Marfa Tymchenko
Biography
Marfa Ksenofontivna Tymchenko was born on March 25, 1922, in Petrykivka to a peasant family. Her mother, Oleksandra Medianyk, was a well-known embroiderer in the village. Marfa started painting from an early age, in the open air, on the black soil of the garden, which she plucked from the grass every day and watered at night to allow the soil to settle. Her mother made her first brushes out of cat hair, as is customary in the Petrykivka tradition.
Her first teacher was Oleksandr Statyva, a local school art teacher and the future founder of the Petrykivka Art School. In 1936, it was he who selected fourteen-year-old Marfa for the entrance exams to the newly opened school of decorative painting. Tetiana Pata became her mentor for two years of study. In the same year, 1936, the student’s works were sent to an exhibition in Kyiv, and she received the first prize.

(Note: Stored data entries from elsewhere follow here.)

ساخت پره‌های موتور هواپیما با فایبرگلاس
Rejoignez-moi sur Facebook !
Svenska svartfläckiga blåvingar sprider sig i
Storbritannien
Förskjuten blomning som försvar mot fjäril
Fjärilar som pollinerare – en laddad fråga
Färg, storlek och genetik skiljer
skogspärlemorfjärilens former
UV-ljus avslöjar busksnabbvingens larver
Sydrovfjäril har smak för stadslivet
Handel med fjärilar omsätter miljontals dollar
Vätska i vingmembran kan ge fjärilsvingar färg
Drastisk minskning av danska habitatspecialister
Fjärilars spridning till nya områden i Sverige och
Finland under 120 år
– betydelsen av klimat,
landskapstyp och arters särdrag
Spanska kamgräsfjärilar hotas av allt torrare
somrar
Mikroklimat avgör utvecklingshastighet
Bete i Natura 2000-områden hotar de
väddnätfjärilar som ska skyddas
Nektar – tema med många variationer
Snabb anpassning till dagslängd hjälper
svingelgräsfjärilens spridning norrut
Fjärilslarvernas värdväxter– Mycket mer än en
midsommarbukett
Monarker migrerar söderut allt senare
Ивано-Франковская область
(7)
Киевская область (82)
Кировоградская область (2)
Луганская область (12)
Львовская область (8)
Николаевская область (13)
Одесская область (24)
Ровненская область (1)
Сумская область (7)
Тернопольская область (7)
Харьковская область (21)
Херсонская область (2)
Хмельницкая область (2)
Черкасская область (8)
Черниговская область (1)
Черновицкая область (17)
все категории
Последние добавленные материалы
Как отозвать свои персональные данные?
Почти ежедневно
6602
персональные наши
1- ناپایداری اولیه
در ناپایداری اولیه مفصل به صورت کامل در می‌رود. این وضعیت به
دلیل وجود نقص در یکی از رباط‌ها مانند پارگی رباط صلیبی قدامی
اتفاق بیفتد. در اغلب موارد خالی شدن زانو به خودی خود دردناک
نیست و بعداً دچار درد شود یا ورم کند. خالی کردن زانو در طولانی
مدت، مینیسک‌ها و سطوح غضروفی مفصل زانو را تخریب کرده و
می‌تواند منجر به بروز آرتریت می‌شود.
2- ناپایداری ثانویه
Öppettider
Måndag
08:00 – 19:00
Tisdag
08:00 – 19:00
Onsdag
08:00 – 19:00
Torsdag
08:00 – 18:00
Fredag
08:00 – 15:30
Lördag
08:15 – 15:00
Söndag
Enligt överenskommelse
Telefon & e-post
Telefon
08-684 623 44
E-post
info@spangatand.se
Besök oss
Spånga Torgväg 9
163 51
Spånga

After school, she attended the Kyiv School of Masters of Folk Art (1938-1940), then worked at the Korosten Porcelain Factory, where she first turned to porcelain painting. In just six months, she was back in Petrykivka, working on a collective farm. in 1944, she returned to Kyiv to study at the Institute of Decorative and Applied Arts of the Academy of Architecture of the Ukrainian SSR. From 1952 until the end of his career, he worked at the Kyiv Experimental Ceramic and Art Factory.
In 1979, together with her husband, the artist Ivan Skitsiuk, she decorated the interior of the Kyiv store “Skazka” - fifty fairy-tale scenes painted by hand. When these murals were hidden behind layers of plasterboard in the early 2000s, the octogenarian artist came to the store and cried.
She died on March 26, 2009 in Kyiv, the day after her eighty-seventh birthday.
Artistic Practice
Marfa Tymchenko is a unique phenomenon in Petrykivka art: she felt equally at home in folk ornamentation and among professional artists. This gave rise to her own style, which does not fit into any simple category.
Starting in the 1970s, along with traditional Petrykivka painting on porcelain, she painted narrative landscapes in a completely original manner based on the principles of Petrykivka but free from its canons. Plants, birds, people, and animals in her works turn into strange fantastical creatures that inhabit the magical space of the imagination.
Her works include paintings of the cabins of the Taras Shevchenko and Mykola Gogol steamers, a decorative dish called Richness (1970), and a series of works based on Shevchenko. Soviet leaders presented vases painted by her to Richard Nixon, Mao Zedong, Fidel Castro, and Josip Tito. Her daughter Olena Skitsiuk and granddaughter Olena Kulyk continue the family artistic tradition.
Recognition
People’s Artist of Ukraine (1977). Winner of the Taras Shevchenko Prize and the Kateryna Bilokur Prize. Member of the Union of Artists of Ukraine (1950), the Union of Architects of Ukraine (1947), the National Union of Masters of Folk Art of Ukraine (1994).